**** Reading passage ****
Chapter 7 - Don't Know Much About History
It would be hard to write a book blog in February without paying tribute to Black History. It is also hard to write without being political or trivializing the black experience in America. As you know, I love history and learning about things I don't know a whole lot about. I find it important to learn about others, different time periods, and various perspectives so I can better understand the world.
While it is easy to talk about books by Maya Angelou, Toni Morrison, and Alice Walker and I certainly read those wonderful authors, I prefer to share authors and books you may not be as familiar with.
Here is a list of some fiction and non-fiction (and even poetry) which you might consider during this very important month.
**** Material shown ****
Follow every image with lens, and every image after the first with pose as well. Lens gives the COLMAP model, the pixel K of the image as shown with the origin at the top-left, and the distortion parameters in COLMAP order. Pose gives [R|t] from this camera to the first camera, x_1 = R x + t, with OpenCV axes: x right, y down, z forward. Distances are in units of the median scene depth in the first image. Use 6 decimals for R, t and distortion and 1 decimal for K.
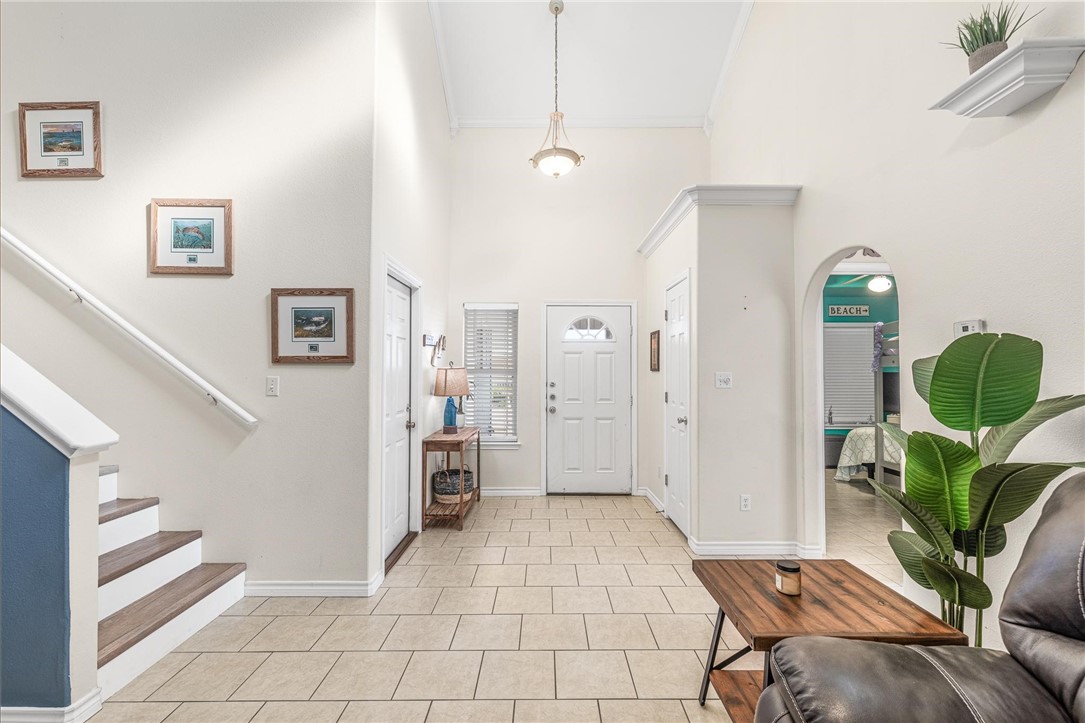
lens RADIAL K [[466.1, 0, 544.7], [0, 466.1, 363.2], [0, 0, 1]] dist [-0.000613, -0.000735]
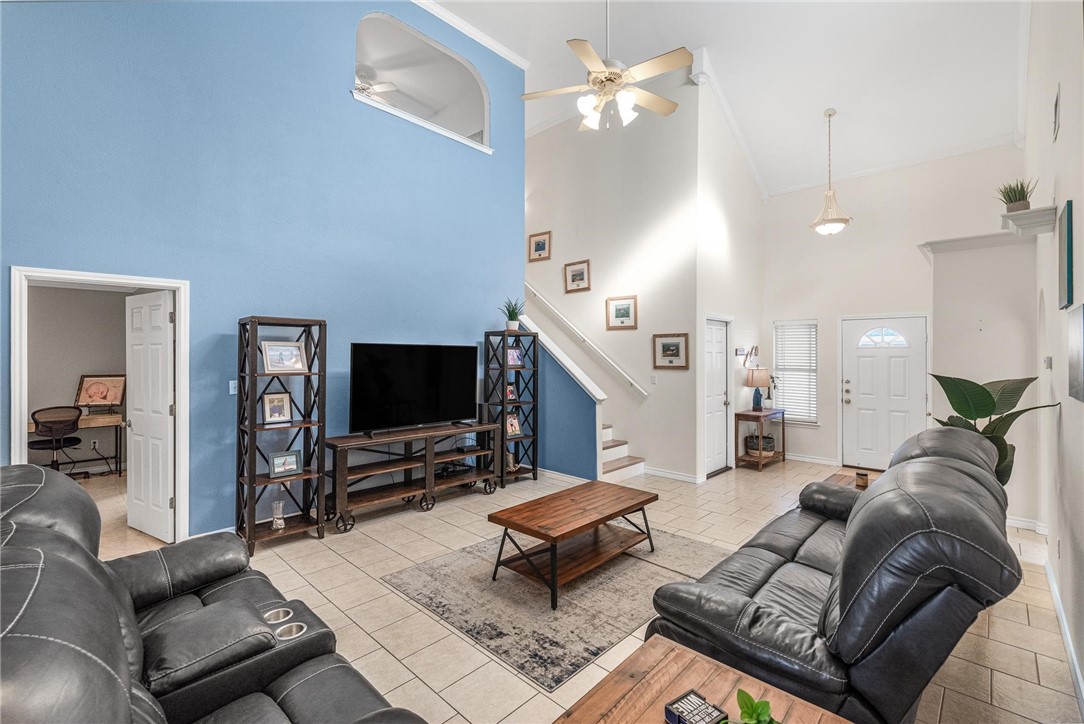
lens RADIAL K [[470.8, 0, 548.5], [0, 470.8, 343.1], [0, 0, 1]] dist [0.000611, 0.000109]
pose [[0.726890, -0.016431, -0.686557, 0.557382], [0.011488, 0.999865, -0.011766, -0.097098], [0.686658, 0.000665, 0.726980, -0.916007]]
****
**** Material shown ****
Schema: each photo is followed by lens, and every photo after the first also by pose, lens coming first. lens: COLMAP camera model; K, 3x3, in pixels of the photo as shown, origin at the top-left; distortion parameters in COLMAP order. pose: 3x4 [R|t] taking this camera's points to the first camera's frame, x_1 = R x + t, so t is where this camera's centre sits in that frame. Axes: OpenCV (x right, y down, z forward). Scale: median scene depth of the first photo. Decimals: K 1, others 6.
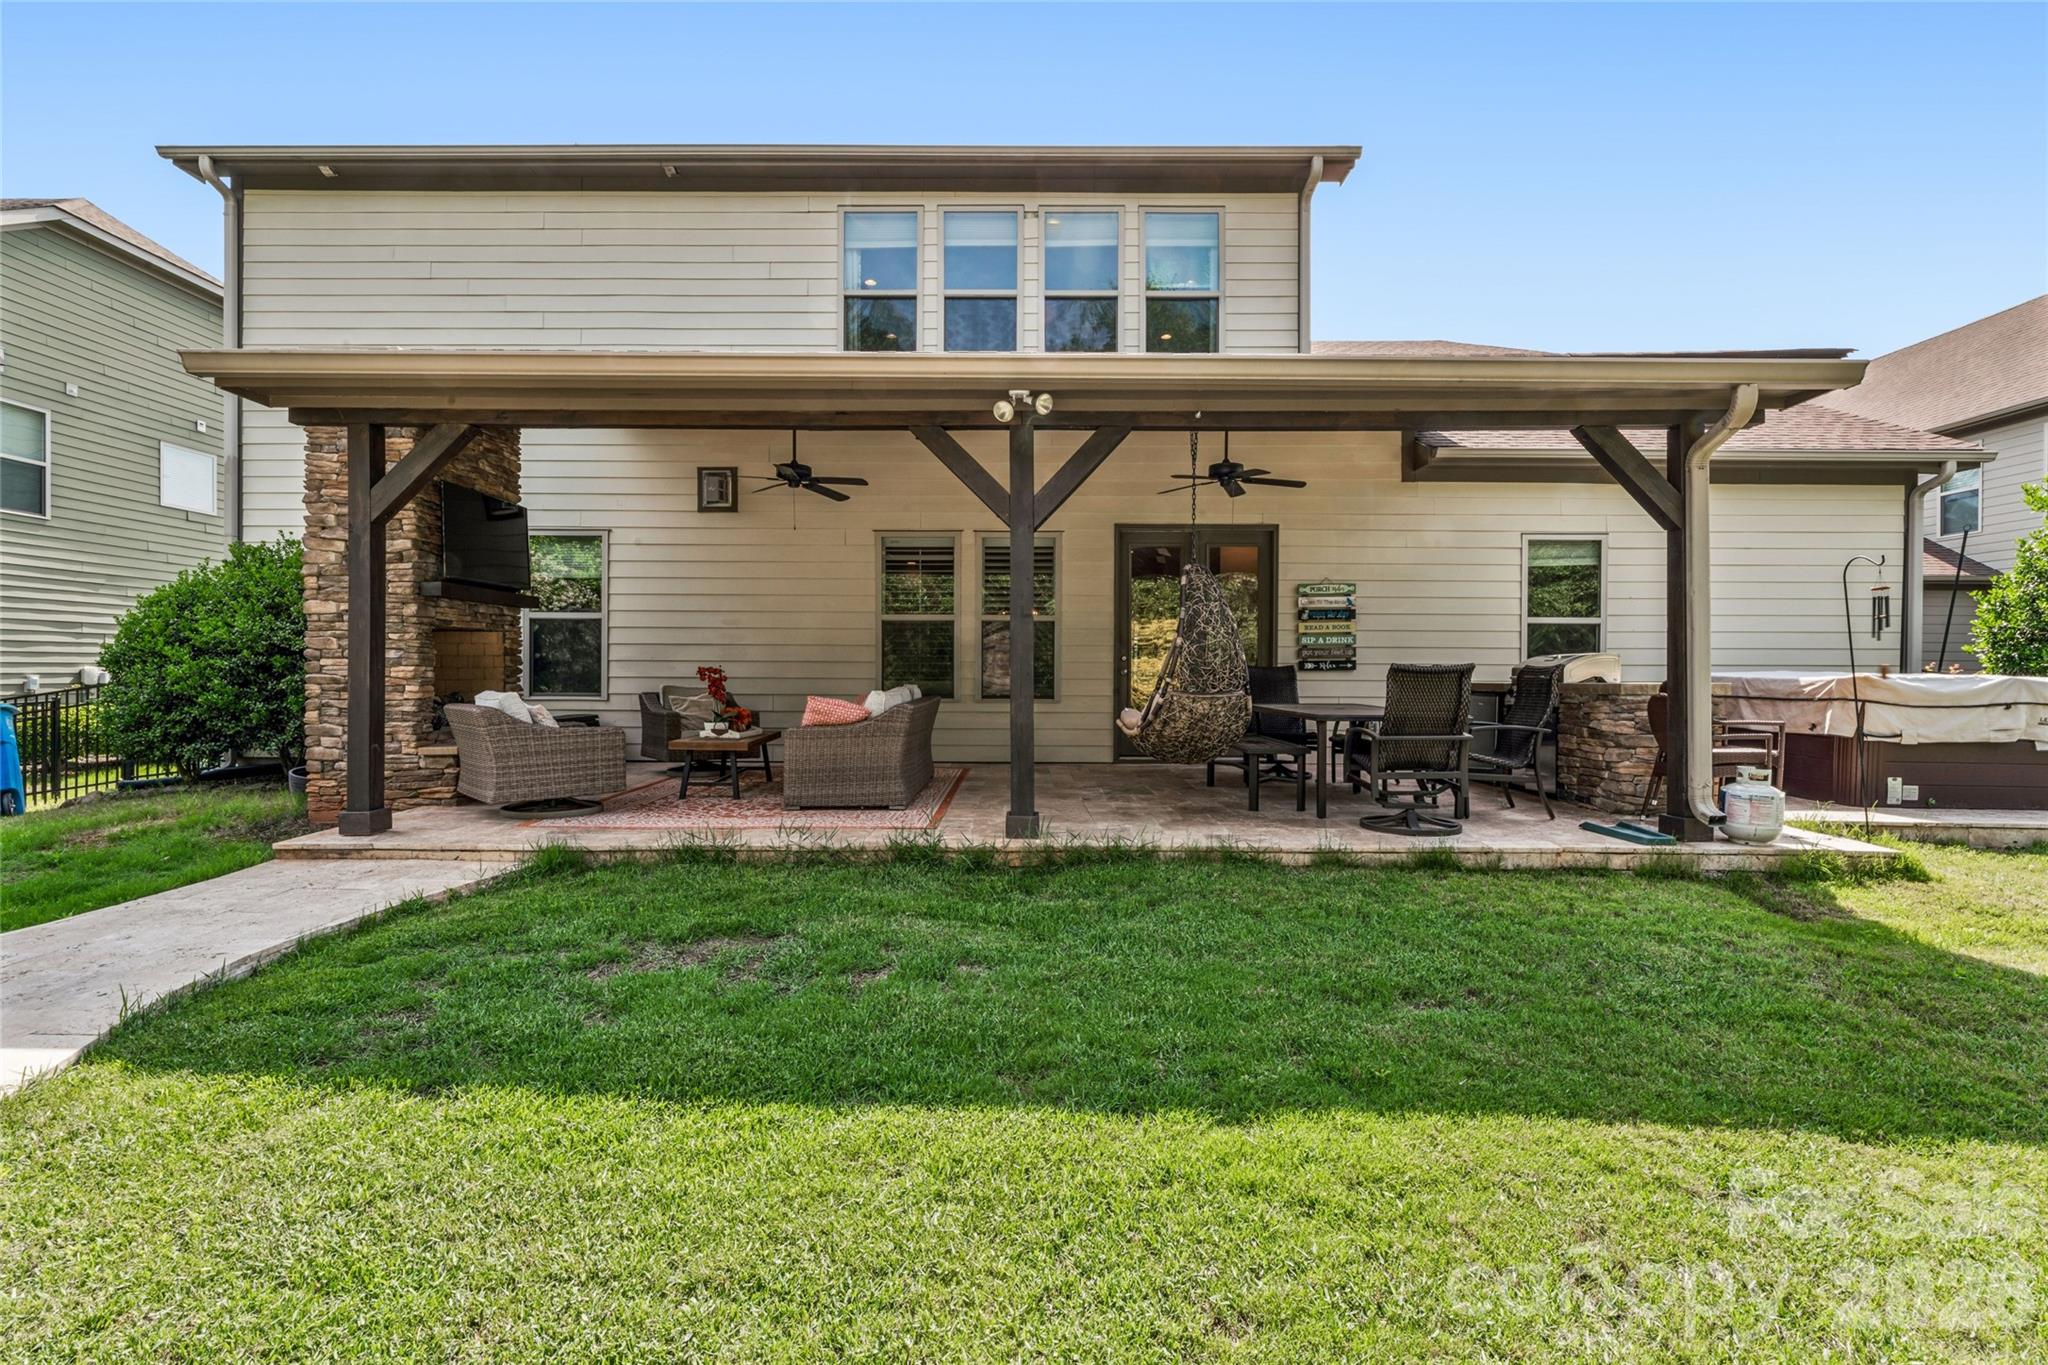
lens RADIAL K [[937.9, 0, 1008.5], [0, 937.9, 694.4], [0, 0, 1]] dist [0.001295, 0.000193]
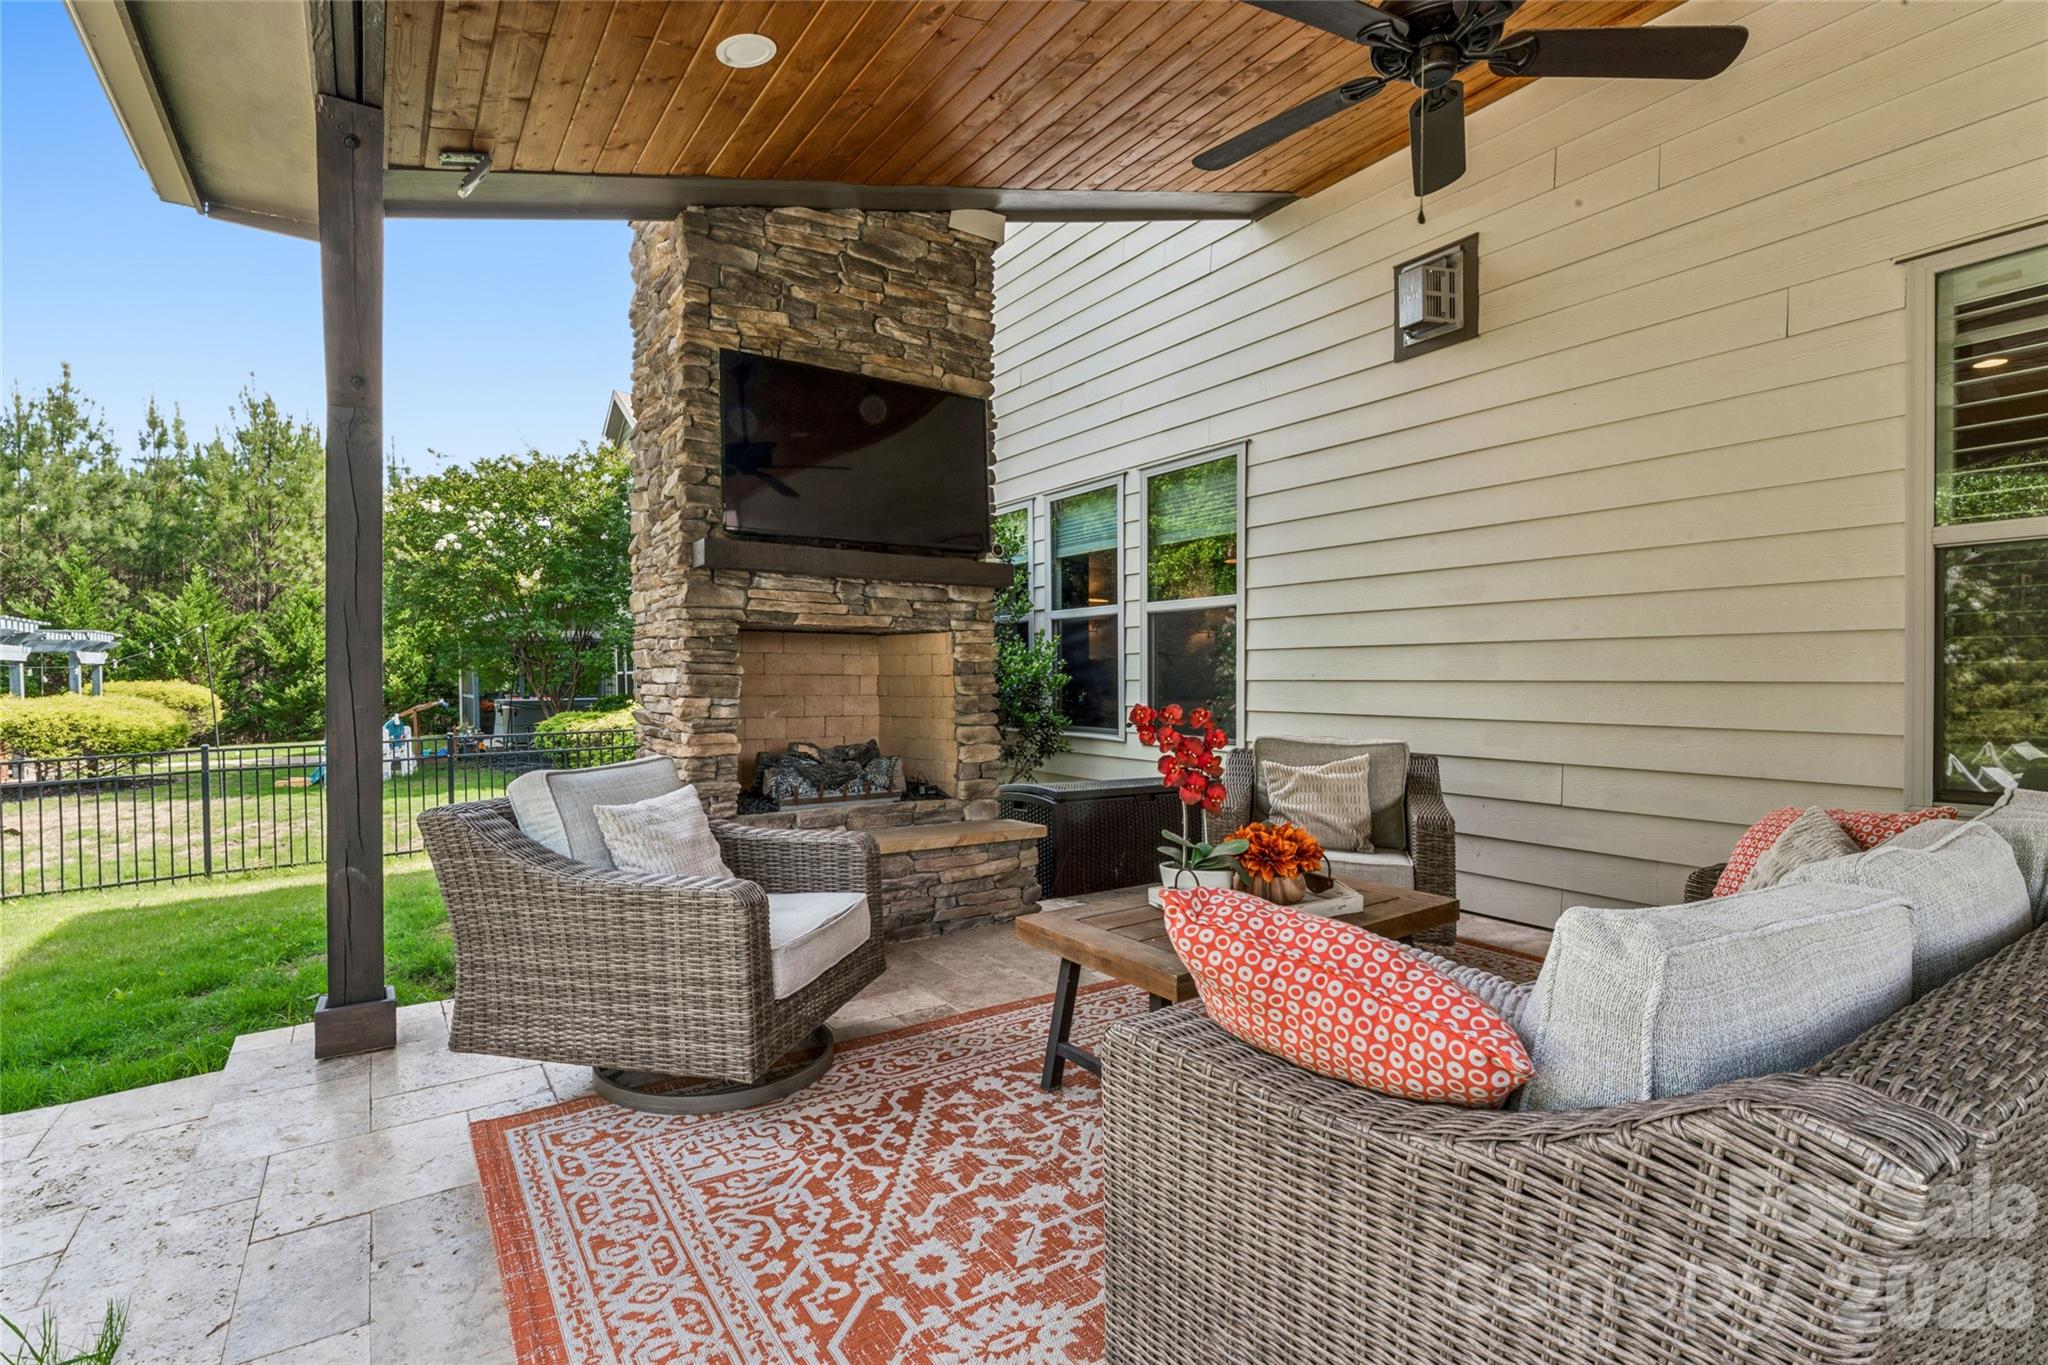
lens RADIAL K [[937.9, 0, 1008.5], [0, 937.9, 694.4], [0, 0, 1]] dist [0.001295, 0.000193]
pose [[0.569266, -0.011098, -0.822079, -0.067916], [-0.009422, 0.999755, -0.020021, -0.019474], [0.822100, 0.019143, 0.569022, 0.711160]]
****
* **Instructions to follow**:
Answer these questions about the blog post:
1. In which month is the blog post written?
2. Which three authors does the writer call easy to talk about?
3. What kinds of writing does the list include?
The rows have nothing to do with the blog post.

* **Completed exercise**:
1. February
2. Maya Angelou, Toni Morrison, and Alice Walker
3. Fiction, non-fiction, and poetry